▸ What is expected
A word-for-word copy of the data is what's wanted; pictures stay out of it.

[Transcribed page contents]
------------------------------------------------------------

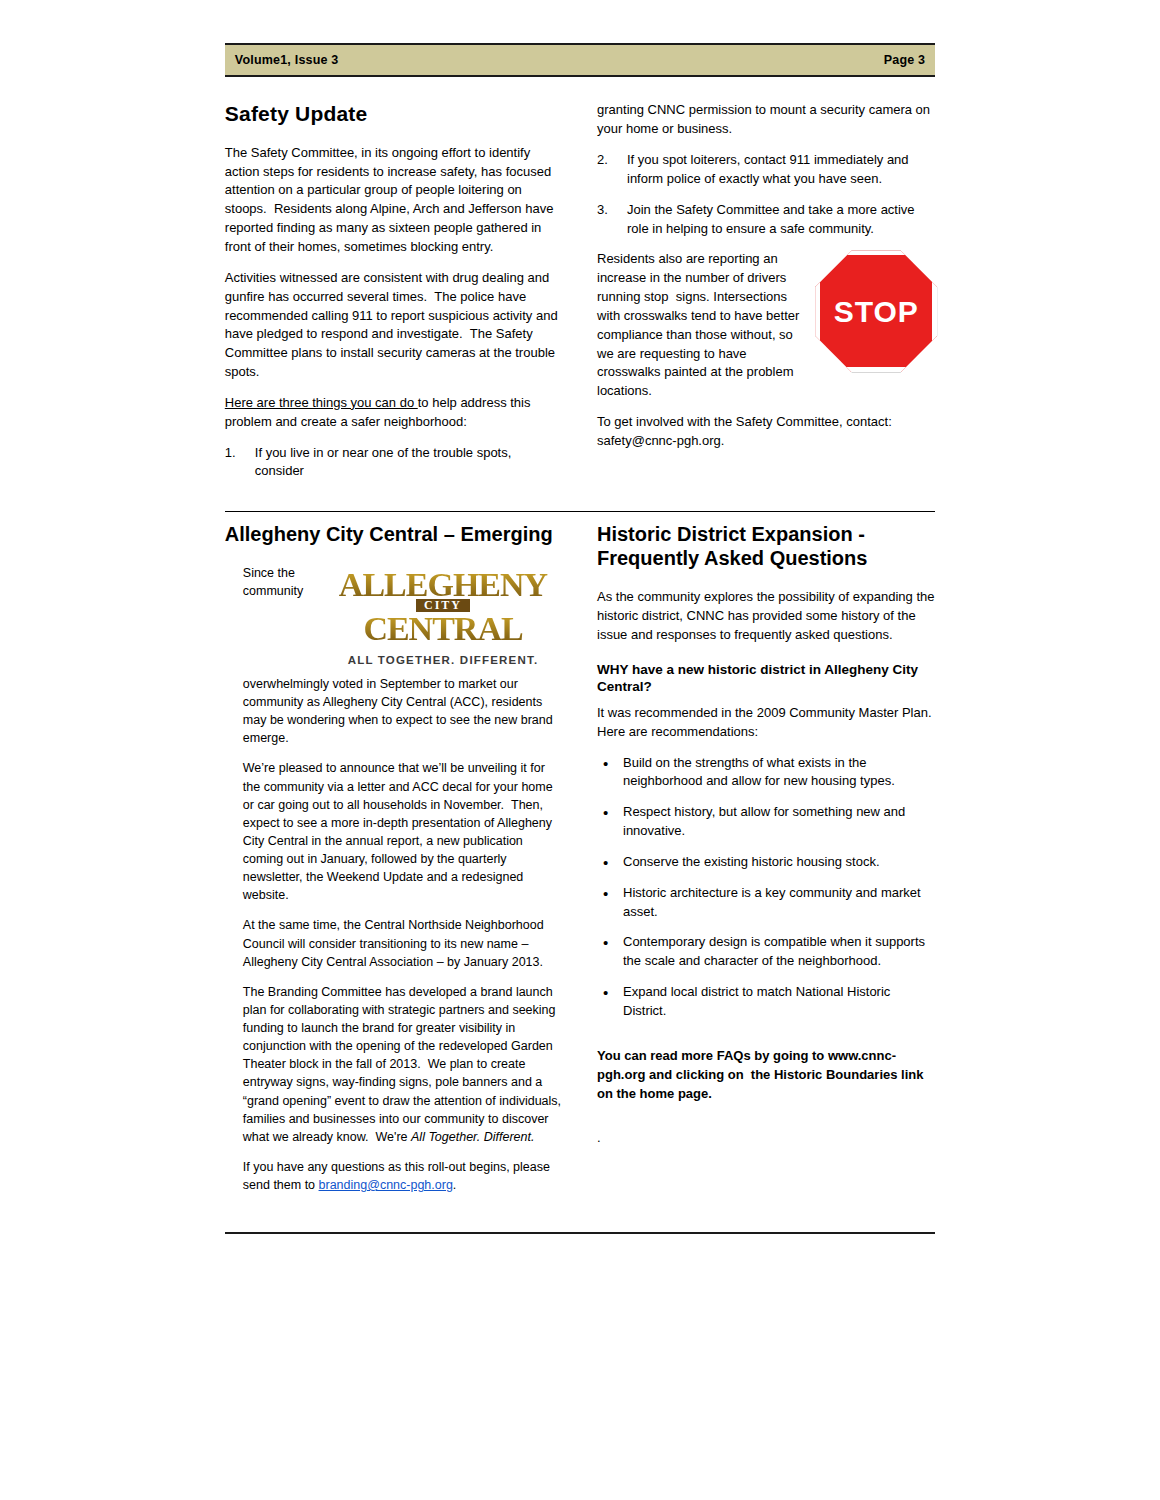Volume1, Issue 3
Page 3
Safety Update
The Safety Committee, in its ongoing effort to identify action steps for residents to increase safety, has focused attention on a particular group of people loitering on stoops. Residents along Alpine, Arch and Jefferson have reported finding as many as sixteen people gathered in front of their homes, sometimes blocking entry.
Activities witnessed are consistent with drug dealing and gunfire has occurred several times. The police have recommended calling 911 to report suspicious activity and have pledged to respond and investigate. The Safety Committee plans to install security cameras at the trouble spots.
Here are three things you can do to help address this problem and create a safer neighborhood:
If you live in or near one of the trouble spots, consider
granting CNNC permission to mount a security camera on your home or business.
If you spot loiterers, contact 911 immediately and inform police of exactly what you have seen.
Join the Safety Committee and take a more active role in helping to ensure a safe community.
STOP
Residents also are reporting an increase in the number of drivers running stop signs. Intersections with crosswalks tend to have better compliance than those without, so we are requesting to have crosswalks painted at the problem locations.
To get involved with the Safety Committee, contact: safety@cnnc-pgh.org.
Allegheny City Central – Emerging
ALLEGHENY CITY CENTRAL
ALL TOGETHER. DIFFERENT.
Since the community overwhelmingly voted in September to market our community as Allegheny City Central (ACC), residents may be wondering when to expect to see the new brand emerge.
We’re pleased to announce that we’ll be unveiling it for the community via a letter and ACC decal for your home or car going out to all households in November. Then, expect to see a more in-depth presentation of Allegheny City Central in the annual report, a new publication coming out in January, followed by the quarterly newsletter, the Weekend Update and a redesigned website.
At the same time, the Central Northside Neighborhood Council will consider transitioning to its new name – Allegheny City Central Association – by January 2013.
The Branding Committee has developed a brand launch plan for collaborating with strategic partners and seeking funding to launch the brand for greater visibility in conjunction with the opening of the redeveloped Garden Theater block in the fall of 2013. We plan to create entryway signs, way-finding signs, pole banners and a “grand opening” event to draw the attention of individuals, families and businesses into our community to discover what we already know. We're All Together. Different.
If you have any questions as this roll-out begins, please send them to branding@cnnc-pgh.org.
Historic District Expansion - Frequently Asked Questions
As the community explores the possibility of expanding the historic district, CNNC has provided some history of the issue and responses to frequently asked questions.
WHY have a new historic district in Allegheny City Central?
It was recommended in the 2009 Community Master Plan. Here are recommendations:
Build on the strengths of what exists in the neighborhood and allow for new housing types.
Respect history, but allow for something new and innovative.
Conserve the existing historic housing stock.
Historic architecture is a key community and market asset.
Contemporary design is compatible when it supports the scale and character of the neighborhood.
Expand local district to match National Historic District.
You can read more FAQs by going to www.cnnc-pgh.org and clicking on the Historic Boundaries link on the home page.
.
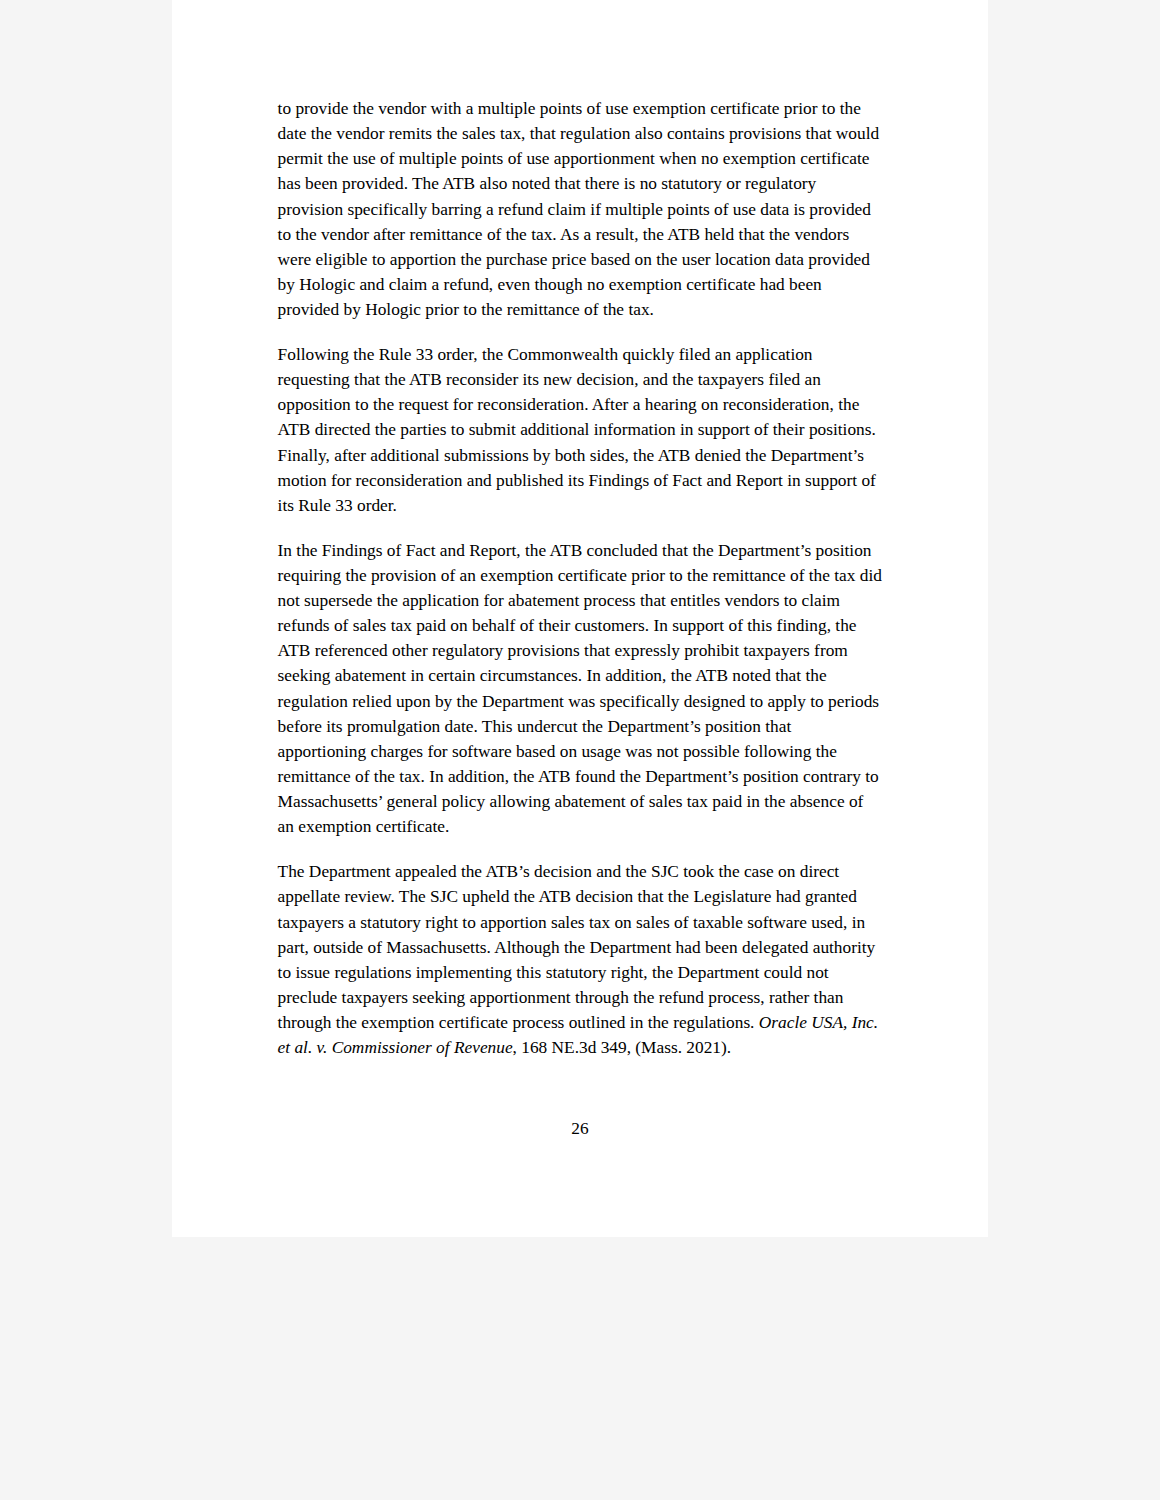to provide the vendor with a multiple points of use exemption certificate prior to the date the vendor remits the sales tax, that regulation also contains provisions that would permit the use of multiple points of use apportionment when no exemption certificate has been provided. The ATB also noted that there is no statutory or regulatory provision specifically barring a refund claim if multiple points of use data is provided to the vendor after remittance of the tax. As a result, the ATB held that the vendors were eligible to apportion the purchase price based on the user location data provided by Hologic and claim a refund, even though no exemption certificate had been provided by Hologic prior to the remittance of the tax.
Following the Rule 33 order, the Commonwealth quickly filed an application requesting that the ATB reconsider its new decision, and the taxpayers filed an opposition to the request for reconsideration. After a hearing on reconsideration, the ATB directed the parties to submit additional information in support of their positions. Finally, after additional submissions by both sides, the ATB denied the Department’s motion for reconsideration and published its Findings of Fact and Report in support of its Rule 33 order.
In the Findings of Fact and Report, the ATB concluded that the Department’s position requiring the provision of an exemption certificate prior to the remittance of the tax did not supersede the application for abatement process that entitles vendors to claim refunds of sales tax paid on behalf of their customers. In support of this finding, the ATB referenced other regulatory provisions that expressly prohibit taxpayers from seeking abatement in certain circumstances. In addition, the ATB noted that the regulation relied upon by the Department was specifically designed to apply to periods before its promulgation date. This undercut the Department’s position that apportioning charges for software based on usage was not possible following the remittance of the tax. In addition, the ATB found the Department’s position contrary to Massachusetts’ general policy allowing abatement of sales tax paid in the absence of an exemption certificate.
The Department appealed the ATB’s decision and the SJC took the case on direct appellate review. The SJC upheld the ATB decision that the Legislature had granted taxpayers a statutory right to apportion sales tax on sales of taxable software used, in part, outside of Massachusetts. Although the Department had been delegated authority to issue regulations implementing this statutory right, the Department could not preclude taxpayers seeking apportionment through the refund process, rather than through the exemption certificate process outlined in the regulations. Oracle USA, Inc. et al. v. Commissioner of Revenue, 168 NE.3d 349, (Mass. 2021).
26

------------------------------------------------------------

▸ Solution for this problem
Volume1, Issue 3
Page 3
Safety Update
The Safety Committee, in its ongoing effort to identify action steps for residents to increase safety, has focused attention on a particular group of people loitering on stoops. Residents along Alpine, Arch and Jefferson have reported finding as many as sixteen people gathered in front of their homes, sometimes blocking entry.
Activities witnessed are consistent with drug dealing and gunfire has occurred several times. The police have recommended calling 911 to report suspicious activity and have pledged to respond and investigate. The Safety Committee plans to install security cameras at the trouble spots.
Here are three things you can do to help address this problem and create a safer neighborhood:
If you live in or near one of the trouble spots, consider
granting CNNC permission to mount a security camera on your home or business.
If you spot loiterers, contact 911 immediately and inform police of exactly what you have seen.
Join the Safety Committee and take a more active role in helping to ensure a safe community.
STOP
Residents also are reporting an increase in the number of drivers running stop signs. Intersections with crosswalks tend to have better compliance than those without, so we are requesting to have crosswalks painted at the problem locations.
To get involved with the Safety Committee, contact: safety@cnnc-pgh.org.
Allegheny City Central – Emerging
ALLEGHENY CITY CENTRAL
ALL TOGETHER. DIFFERENT.
Since the community overwhelmingly voted in September to market our community as Allegheny City Central (ACC), residents may be wondering when to expect to see the new brand emerge.
We’re pleased to announce that we’ll be unveiling it for the community via a letter and ACC decal for your home or car going out to all households in November. Then, expect to see a more in-depth presentation of Allegheny City Central in the annual report, a new publication coming out in January, followed by the quarterly newsletter, the Weekend Update and a redesigned website.
At the same time, the Central Northside Neighborhood Council will consider transitioning to its new name – Allegheny City Central Association – by January 2013.
The Branding Committee has developed a brand launch plan for collaborating with strategic partners and seeking funding to launch the brand for greater visibility in conjunction with the opening of the redeveloped Garden Theater block in the fall of 2013. We plan to create entryway signs, way-finding signs, pole banners and a “grand opening” event to draw the attention of individuals, families and businesses into our community to discover what we already know. We're All Together. Different.
If you have any questions as this roll-out begins, please send them to branding@cnnc-pgh.org.
Historic District Expansion - Frequently Asked Questions
As the community explores the possibility of expanding the historic district, CNNC has provided some history of the issue and responses to frequently asked questions.
WHY have a new historic district in Allegheny City Central?
It was recommended in the 2009 Community Master Plan. Here are recommendations:
Build on the strengths of what exists in the neighborhood and allow for new housing types.
Respect history, but allow for something new and innovative.
Conserve the existing historic housing stock.
Historic architecture is a key community and market asset.
Contemporary design is compatible when it supports the scale and character of the neighborhood.
Expand local district to match National Historic District.
You can read more FAQs by going to www.cnnc-pgh.org and clicking on the Historic Boundaries link on the home page.
.
to provide the vendor with a multiple points of use exemption certificate prior to the date the vendor remits the sales tax, that regulation also contains provisions that would permit the use of multiple points of use apportionment when no exemption certificate has been provided. The ATB also noted that there is no statutory or regulatory provision specifically barring a refund claim if multiple points of use data is provided to the vendor after remittance of the tax. As a result, the ATB held that the vendors were eligible to apportion the purchase price based on the user location data provided by Hologic and claim a refund, even though no exemption certificate had been provided by Hologic prior to the remittance of the tax.
Following the Rule 33 order, the Commonwealth quickly filed an application requesting that the ATB reconsider its new decision, and the taxpayers filed an opposition to the request for reconsideration. After a hearing on reconsideration, the ATB directed the parties to submit additional information in support of their positions. Finally, after additional submissions by both sides, the ATB denied the Department’s motion for reconsideration and published its Findings of Fact and Report in support of its Rule 33 order.
In the Findings of Fact and Report, the ATB concluded that the Department’s position requiring the provision of an exemption certificate prior to the remittance of the tax did not supersede the application for abatement process that entitles vendors to claim refunds of sales tax paid on behalf of their customers. In support of this finding, the ATB referenced other regulatory provisions that expressly prohibit taxpayers from seeking abatement in certain circumstances. In addition, the ATB noted that the regulation relied upon by the Department was specifically designed to apply to periods before its promulgation date. This undercut the Department’s position that apportioning charges for software based on usage was not possible following the remittance of the tax. In addition, the ATB found the Department’s position contrary to Massachusetts’ general policy allowing abatement of sales tax paid in the absence of an exemption certificate.
The Department appealed the ATB’s decision and the SJC took the case on direct appellate review. The SJC upheld the ATB decision that the Legislature had granted taxpayers a statutory right to apportion sales tax on sales of taxable software used, in part, outside of Massachusetts. Although the Department had been delegated authority to issue regulations implementing this statutory right, the Department could not preclude taxpayers seeking apportionment through the refund process, rather than through the exemption certificate process outlined in the regulations. Oracle USA, Inc. et al. v. Commissioner of Revenue, 168 NE.3d 349, (Mass. 2021).
26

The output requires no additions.